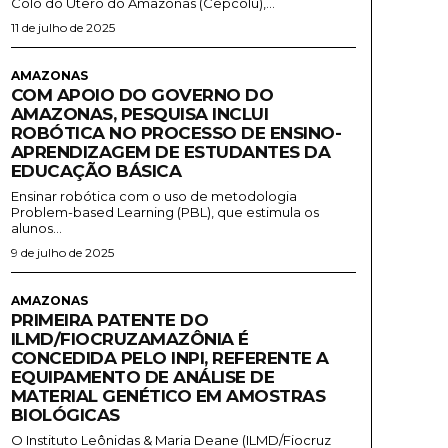
Colo do Útero do Amazonas (Cepcolu),...
11 de julho de 2025
AMAZONAS
COM APOIO DO GOVERNO DO
AMAZONAS, PESQUISA INCLUI
ROBÓTICA NO PROCESSO DE ENSINO-
APRENDIZAGEM DE ESTUDANTES DA
EDUCAÇÃO BÁSICA
Ensinar robótica com o uso de metodologia
Problem-based Learning (PBL), que estimula os
alunos...
9 de julho de 2025
AMAZONAS
PRIMEIRA PATENTE DO
ILMD/FIOCRUZAMAZÔNIA É
CONCEDIDA PELO INPI, REFERENTE A
EQUIPAMENTO DE ANÁLISE DE
MATERIAL GENÉTICO EM AMOSTRAS
BIOLÓGICAS
O Instituto Leônidas & Maria Deane (ILMD/Fiocruz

----------

Exercise -> Lines containing the word "ILMD" are to be pulled from the records and copied.

Solution ->
ILMD/FIOCRUZAMAZÔNIA É
O Instituto Leônidas & Maria Deane (ILMD/Fiocruz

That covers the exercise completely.